## Aim of the task
Recast the text lines from all the entries below as a JSON list of strings, one string per line, with blank lines omitted. Leave the pictures out.

## Source data
::::::::

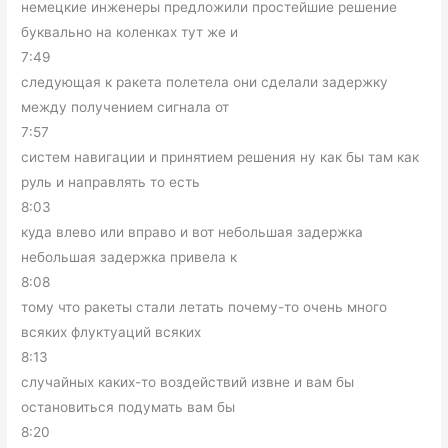
немецкие инженеры предложили простейшие решение
буквально на коленках тут же и
7:49
следующая к ракета полетела они сделали задержку
между получением сигнала от
7:57
систем навигации и принятием решения ну как бы там как
руль и направлять то есть
8:03
куда влево или вправо и вот небольшая задержка
небольшая задержка привела к
8:08
тому что ракеты стали летать почему-то очень много
всяких флуктуаций всяких
8:13
случайных каких-то воздействий извне и вам бы
остановиться подумать вам бы
8:20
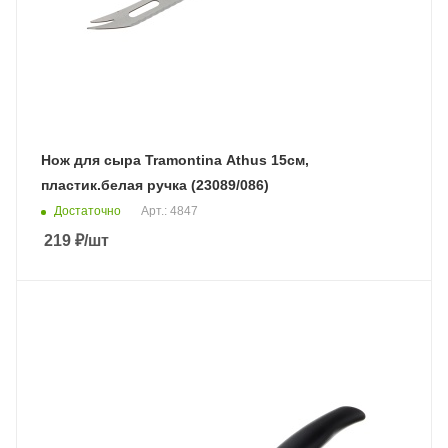
Нож для сыра Tramontina Athus 15см,
пластик.белая ручка (23089/086)
Достаточно
Арт.: 4847
219
₽
/шт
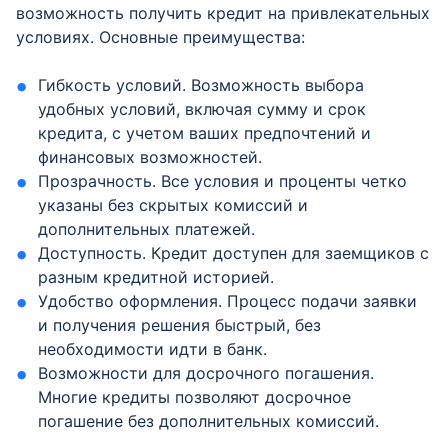
возможность получить кредит на привлекательных
условиях. Основные преимущества:
Гибкость условий. Возможность выбора
удобных условий, включая сумму и срок
кредита, с учетом ваших предпочтений и
финансовых возможностей.
Прозрачность. Все условия и проценты четко
указаны без скрытых комиссий и
дополнительных платежей.
Доступность. Кредит доступен для заемщиков с
разным кредитной историей.
Удобство оформления. Процесс подачи заявки
и получения решения быстрый, без
необходимости идти в банк.
Возможности для досрочного погашения.
Многие кредиты позволяют досрочное
погашение без дополнительных комиссий.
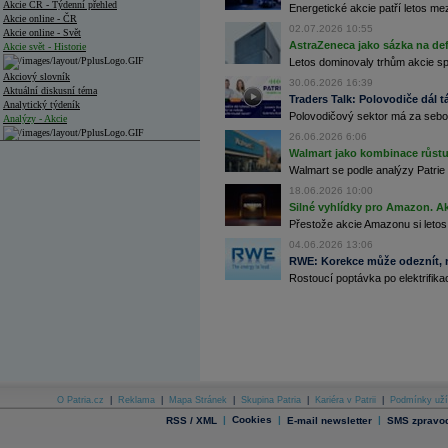
Akcie ČR - Týdenní přehled
Energetické akcie patří letos me
Akcie online - ČR
02.07.2026 10:55
Akcie online - Svět
AstraZeneca jako sázka na de
Akcie svět - Historie
Letos dominovaly trhům akcie spoj
Akciový slovník
30.06.2026 16:39
Aktuální diskusní téma
Traders Talk: Polovodiče dál tá
Analytický týdeník
Polovodičový sektor má za sebou
Analýzy - Akcie
26.06.2026 6:06
Analýzy společností - ČR
Walmart jako kombinace růstu 
Walmart se podle analýzy Patrie 
Analýzy společností - Střední Evropa
18.06.2026 10:00
Silné vyhlídky pro Amazon. Ak
Analýzy společností - Svět
Přestože akcie Amazonu si letos
Ankety a diskuze
04.06.2026 13:06
Archiv - Analýzy online
RWE: Korekce může odeznít, n
Archiv - Deník událostí
Rostoucí poptávka po elektrifikac
Archiv - Flash analýzy (svět)
Archiv - Globální makroekonomické přehledy
Archiv - Horké Zprávy
Archiv - Kalendář událostí
Archiv - Měnová politika
O Patria.cz
|
Reklama
|
Mapa Stránek
|
Skupina Patria
|
Kariéra v Patrii
|
Podmínky uží
|
Cookies
|
|
RSS / XML
E-mail newsletter
SMS zpravod
Archiv - Měsíční makroekonomické přehledy
Archiv - Souhrnné zprávy o vývoji ČR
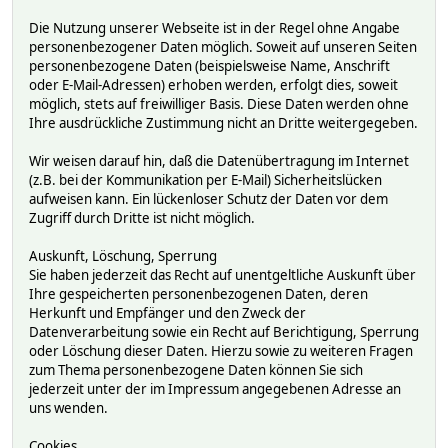
Die Nutzung unserer Webseite ist in der Regel ohne Angabe
personenbezogener Daten möglich. Soweit auf unseren Seiten
personenbezogene Daten (beispielsweise Name, Anschrift
oder E-Mail-Adressen) erhoben werden, erfolgt dies, soweit
möglich, stets auf freiwilliger Basis. Diese Daten werden ohne
Ihre ausdrückliche Zustimmung nicht an Dritte weitergegeben.
Wir weisen darauf hin, daß die Datenübertragung im Internet
(z.B. bei der Kommunikation per E-Mail) Sicherheitslücken
aufweisen kann. Ein lückenloser Schutz der Daten vor dem
Zugriff durch Dritte ist nicht möglich.
Auskunft, Löschung, Sperrung
Sie haben jederzeit das Recht auf unentgeltliche Auskunft über
Ihre gespeicherten personenbezogenen Daten, deren
Herkunft und Empfänger und den Zweck der
Datenverarbeitung sowie ein Recht auf Berichtigung, Sperrung
oder Löschung dieser Daten. Hierzu sowie zu weiteren Fragen
zum Thema personenbezogene Daten können Sie sich
jederzeit unter der im Impressum angegebenen Adresse an
uns wenden.
Cookies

::::::::

## Task solution
[
  "немецкие инженеры предложили простейшие решение",
  "буквально на коленках тут же и",
  "7:49",
  "следующая к ракета полетела они сделали задержку",
  "между получением сигнала от",
  "7:57",
  "систем навигации и принятием решения ну как бы там как",
  "руль и направлять то есть",
  "8:03",
  "куда влево или вправо и вот небольшая задержка",
  "небольшая задержка привела к",
  "8:08",
  "тому что ракеты стали летать почему-то очень много",
  "всяких флуктуаций всяких",
  "8:13",
  "случайных каких-то воздействий извне и вам бы",
  "остановиться подумать вам бы",
  "8:20",
  "Нож для сыра Tramontina Athus 15см,",
  "пластик.белая ручка (23089/086)",
  "Достаточно",
  "Арт.: 4847",
  "219",
  "₽",
  "/шт",
  "возможность получить кредит на привлекательных",
  "условиях. Основные преимущества:",
  "Гибкость условий. Возможность выбора",
  "удобных условий, включая сумму и срок",
  "кредита, с учетом ваших предпочтений и",
  "финансовых возможностей.",
  "Прозрачность. Все условия и проценты четко",
  "указаны без скрытых комиссий и",
  "дополнительных платежей.",
  "Доступность. Кредит доступен для заемщиков с",
  "разным кредитной историей.",
  "Удобство оформления. Процесс подачи заявки",
  "и получения решения быстрый, без",
  "необходимости идти в банк.",
  "Возможности для досрочного погашения.",
  "Многие кредиты позволяют досрочное",
  "погашение без дополнительных комиссий.",
  "Akcie ČR - Týdenní přehled",
  "Energetické akcie patří letos me",
  "Akcie online - ČR",
  "02.07.2026 10:55",
  "Akcie online - Svět",
  "AstraZeneca jako sázka na de",
  "Akcie svět - Historie",
  "Letos dominovaly trhům akcie spoj",
  "Akciový slovník",
  "30.06.2026 16:39",
  "Aktuální diskusní téma",
  "Traders Talk: Polovodiče dál tá",
  "Analytický týdeník",
  "Polovodičový sektor má za sebou",
  "Analýzy - Akcie",
  "26.06.2026 6:06",
  "Analýzy společností - ČR",
  "Walmart jako kombinace růstu ",
  "Walmart se podle analýzy Patrie ",
  "Analýzy společností - Střední Evropa",
  "18.06.2026 10:00",
  "Silné vyhlídky pro Amazon. Ak",
  "Analýzy společností - Svět",
  "Přestože akcie Amazonu si letos",
  "Ankety a diskuze",
  "04.06.2026 13:06",
  "Archiv - Analýzy online",
  "RWE: Korekce může odeznít, n",
  "Archiv - Deník událostí",
  "Rostoucí poptávka po elektrifikac",
  "Archiv - Flash analýzy (svět)",
  "Archiv - Globální makroekonomické přehledy",
  "Archiv - Horké Zprávy",
  "Archiv - Kalendář událostí",
  "Archiv - Měnová politika",
  "O Patria.cz",
  "|",
  "Reklama",
  "|",
  "Mapa Stránek",
  "|",
  "Skupina Patria",
  "|",
  "Kariéra v Patrii",
  "|",
  "Podmínky uží",
  "|",
  "Cookies",
  "|",
  "|",
  "RSS / XML",
  "E-mail newsletter",
  "SMS zpravod",
  "Archiv - Měsíční makroekonomické přehledy",
  "Archiv - Souhrnné zprávy o vývoji ČR",
  "Die Nutzung unserer Webseite ist in der Regel ohne Angabe",
  "personenbezogener Daten möglich. Soweit auf unseren Seiten",
  "personenbezogene Daten (beispielsweise Name, Anschrift",
  "oder E-Mail-Adressen) erhoben werden, erfolgt dies, soweit",
  "möglich, stets auf freiwilliger Basis. Diese Daten werden ohne",
  "Ihre ausdrückliche Zustimmung nicht an Dritte weitergegeben.",
  "Wir weisen darauf hin, daß die Datenübertragung im Internet",
  "(z.B. bei der Kommunikation per E-Mail) Sicherheitslücken",
  "aufweisen kann. Ein lückenloser Schutz der Daten vor dem",
  "Zugriff durch Dritte ist nicht möglich.",
  "Auskunft, Löschung, Sperrung",
  "Sie haben jederzeit das Recht auf unentgeltliche Auskunft über",
  "Ihre gespeicherten personenbezogenen Daten, deren",
  "Herkunft und Empfänger und den Zweck der",
  "Datenverarbeitung sowie ein Recht auf Berichtigung, Sperrung",
  "oder Löschung dieser Daten. Hierzu sowie zu weiteren Fragen",
  "zum Thema personenbezogene Daten können Sie sich",
  "jederzeit unter der im Impressum angegebenen Adresse an",
  "uns wenden.",
  "Cookies"
]